The model takes 1min to run 1 epoch. For the first 20 epoch, the loss function is lower to 1.3, and the model is converging.

In [24]:
# Use the trained model to generate new text
def generate_text(model, human_input, num_tokens):
    model.eval()  # Set the model to evaluation mode
    with torch.no_grad():  # No need to track the gradients
        tokens = [vocab[token] for token in tokenizer(human_input)]
        tokens = torch.tensor(tokens).unsqueeze(0).to(device)
        for _ in range(num_tokens):
            output = model(tokens)
            probabilities = nn.functional.softmax(output[0, -1], dim=0)
            next_token = torch.multinomial(probabilities, 1).item()
            tokens = torch.cat([tokens, torch.tensor([[next_token]]).to(device)], dim=1)
        generated_text = ' '.join(vocab.get_itos()[token] for token in tokens[0].cpu().numpy())
        return generated_text

# Experiment Findings

In [85]:
result = generate_text(model, human_input="I love tesla  ", num_tokens=32)
print(result)

i love tesla love rating a performance a performance performance performance performance performance performance performance performance performance performance performance performance performance performance performance performance performance performance performance performance performance performance performance performance performance performance performance


from the generated output above, we can see tesla have some relation to performance.

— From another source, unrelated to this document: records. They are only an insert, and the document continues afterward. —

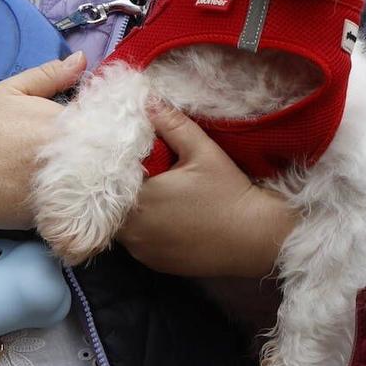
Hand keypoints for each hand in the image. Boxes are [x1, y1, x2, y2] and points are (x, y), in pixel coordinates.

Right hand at [0, 51, 86, 258]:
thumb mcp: (8, 92)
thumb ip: (49, 76)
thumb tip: (81, 60)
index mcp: (61, 121)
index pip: (104, 120)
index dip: (102, 123)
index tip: (91, 128)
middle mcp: (68, 155)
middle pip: (106, 153)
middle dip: (102, 152)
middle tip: (84, 154)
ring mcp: (63, 187)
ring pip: (96, 182)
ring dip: (94, 178)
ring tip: (75, 174)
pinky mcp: (54, 213)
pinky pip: (79, 206)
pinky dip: (77, 201)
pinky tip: (63, 194)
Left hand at [117, 99, 294, 277]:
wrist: (256, 238)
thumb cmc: (228, 193)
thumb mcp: (202, 151)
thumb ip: (172, 124)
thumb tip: (148, 100)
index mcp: (137, 201)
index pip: (108, 181)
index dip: (117, 168)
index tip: (132, 158)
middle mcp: (132, 233)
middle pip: (113, 205)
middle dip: (125, 189)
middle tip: (146, 173)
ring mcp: (143, 253)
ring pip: (125, 227)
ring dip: (134, 212)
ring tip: (157, 195)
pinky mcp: (157, 266)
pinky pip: (140, 244)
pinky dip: (147, 231)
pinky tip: (168, 218)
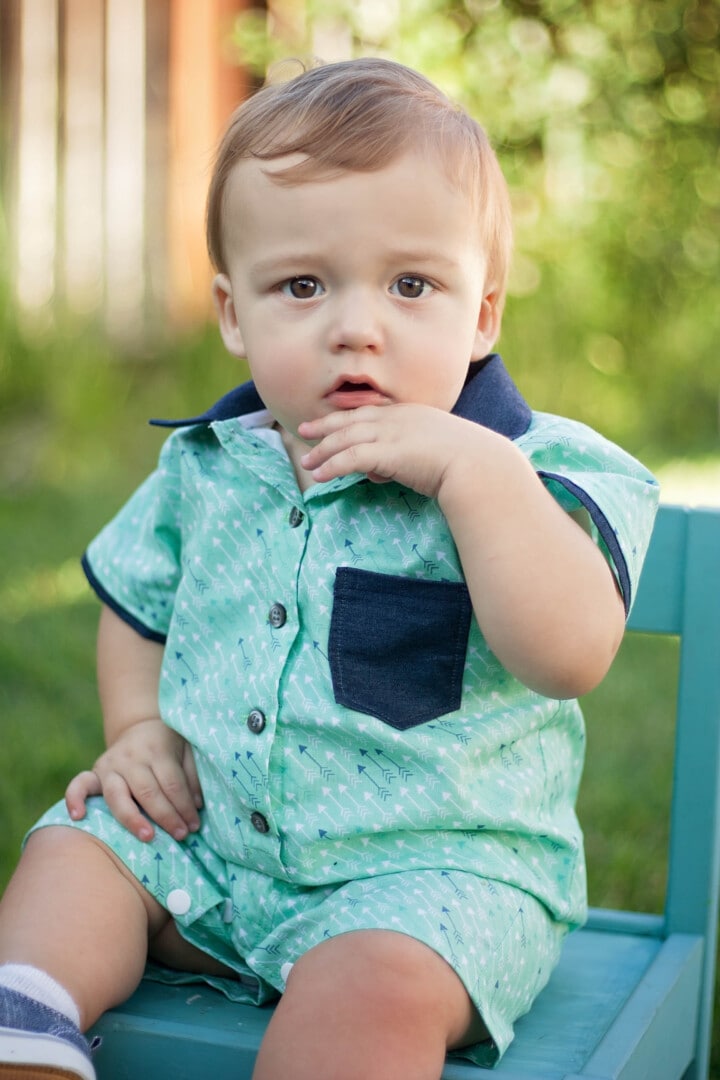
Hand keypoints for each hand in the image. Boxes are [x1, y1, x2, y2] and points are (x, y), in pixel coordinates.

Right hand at [65, 718, 202, 842]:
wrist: (139, 725)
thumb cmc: (167, 744)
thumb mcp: (185, 750)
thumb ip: (191, 776)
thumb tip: (196, 805)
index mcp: (157, 750)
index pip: (172, 784)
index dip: (185, 807)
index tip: (194, 826)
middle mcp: (132, 758)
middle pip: (148, 791)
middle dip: (166, 816)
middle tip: (181, 835)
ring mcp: (110, 765)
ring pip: (118, 795)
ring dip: (133, 819)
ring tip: (148, 837)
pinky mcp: (94, 772)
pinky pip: (80, 784)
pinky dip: (75, 799)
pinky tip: (79, 816)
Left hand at [298, 404, 471, 496]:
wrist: (478, 465)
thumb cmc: (467, 461)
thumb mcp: (436, 451)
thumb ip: (411, 456)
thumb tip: (390, 470)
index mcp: (411, 413)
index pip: (370, 412)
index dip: (347, 415)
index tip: (330, 418)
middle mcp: (397, 418)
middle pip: (351, 420)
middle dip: (325, 425)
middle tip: (304, 430)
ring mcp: (392, 434)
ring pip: (346, 439)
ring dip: (323, 450)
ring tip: (307, 463)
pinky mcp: (388, 453)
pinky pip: (350, 458)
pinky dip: (332, 466)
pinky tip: (320, 476)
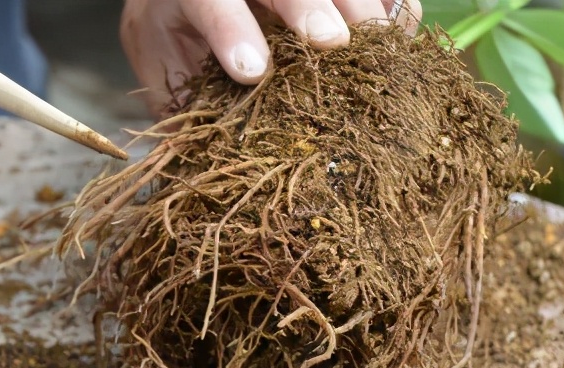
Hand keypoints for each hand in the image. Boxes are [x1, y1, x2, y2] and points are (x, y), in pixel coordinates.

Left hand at [121, 0, 421, 113]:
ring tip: (384, 45)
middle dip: (308, 6)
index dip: (232, 31)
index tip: (253, 72)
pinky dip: (388, 2)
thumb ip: (178, 98)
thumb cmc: (173, 36)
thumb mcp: (159, 64)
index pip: (209, 0)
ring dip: (360, 5)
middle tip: (335, 43)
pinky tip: (404, 27)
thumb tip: (195, 157)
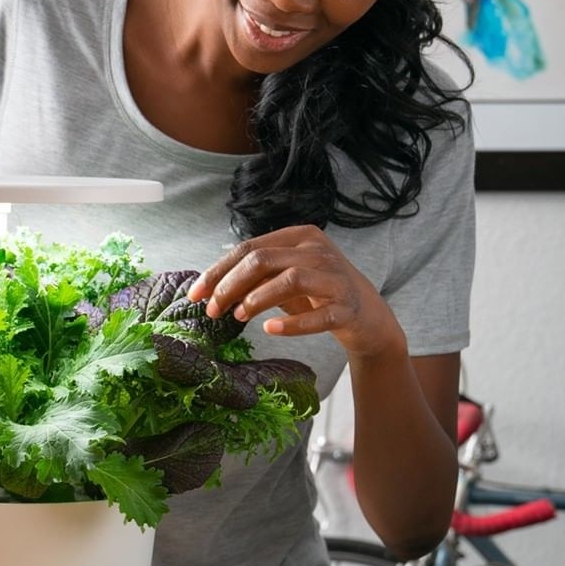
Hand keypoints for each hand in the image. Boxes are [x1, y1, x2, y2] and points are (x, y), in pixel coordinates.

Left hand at [187, 225, 405, 359]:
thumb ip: (256, 277)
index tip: (196, 294)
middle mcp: (319, 251)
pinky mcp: (348, 308)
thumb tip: (211, 289)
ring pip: (289, 279)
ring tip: (238, 316)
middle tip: (212, 310)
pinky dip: (291, 324)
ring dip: (257, 299)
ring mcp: (336, 278)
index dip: (218, 271)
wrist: (368, 317)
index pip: (249, 248)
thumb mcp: (285, 279)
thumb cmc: (318, 294)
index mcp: (300, 237)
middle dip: (230, 285)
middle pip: (263, 260)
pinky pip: (318, 316)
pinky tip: (270, 329)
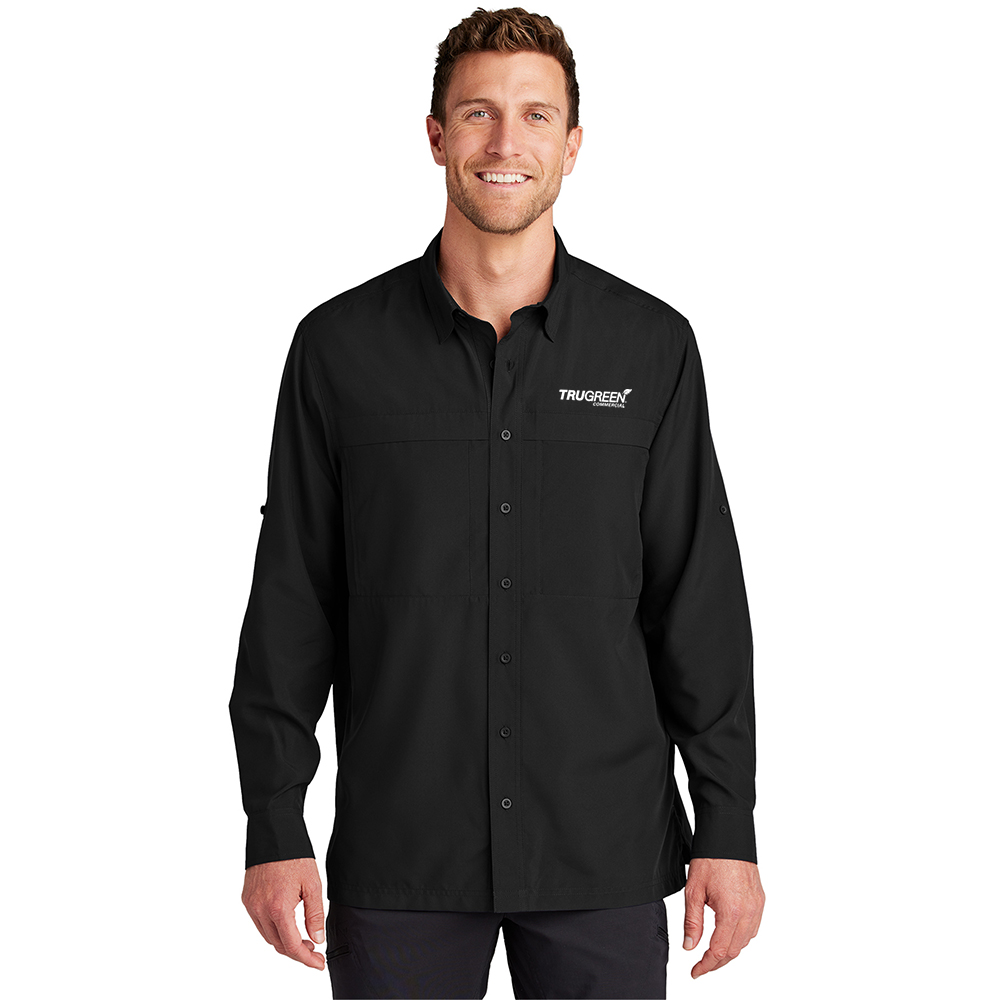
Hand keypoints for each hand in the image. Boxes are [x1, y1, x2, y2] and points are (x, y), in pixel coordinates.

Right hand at [241, 857, 326, 969]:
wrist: (273, 833)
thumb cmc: (294, 855)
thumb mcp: (312, 884)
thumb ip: (315, 915)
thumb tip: (317, 939)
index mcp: (278, 908)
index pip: (291, 945)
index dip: (306, 959)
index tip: (319, 963)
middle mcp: (260, 910)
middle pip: (278, 944)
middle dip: (297, 952)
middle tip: (314, 951)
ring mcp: (250, 905)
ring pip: (267, 936)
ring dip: (284, 941)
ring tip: (303, 938)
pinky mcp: (246, 898)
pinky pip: (259, 923)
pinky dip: (273, 929)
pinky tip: (287, 923)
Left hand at [683, 857, 763, 978]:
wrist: (728, 837)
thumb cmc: (711, 859)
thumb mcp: (694, 891)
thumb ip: (692, 922)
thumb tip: (690, 946)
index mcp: (731, 912)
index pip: (719, 951)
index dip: (706, 965)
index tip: (695, 971)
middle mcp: (749, 913)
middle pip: (734, 951)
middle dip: (717, 962)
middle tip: (701, 966)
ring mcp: (757, 907)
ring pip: (745, 942)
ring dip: (729, 951)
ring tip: (712, 953)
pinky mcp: (760, 901)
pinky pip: (753, 929)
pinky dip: (740, 938)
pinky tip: (728, 935)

This is interesting, tesla indeed have some tags of performance car.

In [172]:
result = generate_text(model, human_input="vehicle 2012 bmw m3", num_tokens=32)
print(result)

vehicle 2012 bmw m3 m3 m3 m3 m3 m3 m3 m3 m3 m3 m3 m3 m3 m3 m3 m3 m3 m3 all cost all cost all cost all cost all cost all cost cost cost cost


with m3 as input, it output some cost tokens in the end.

# Conclusion

The model can output some words, but in general, the sentences is not making sense. I will see whether increasing epochs can improve the performance. Another way to improve is increasing the data size, but it will dramatically increase the computation and I don't think it is trainable using one GPU. I think the best way would be getting ultra small LLM like llamma 7b to fine-tuning using the dataset.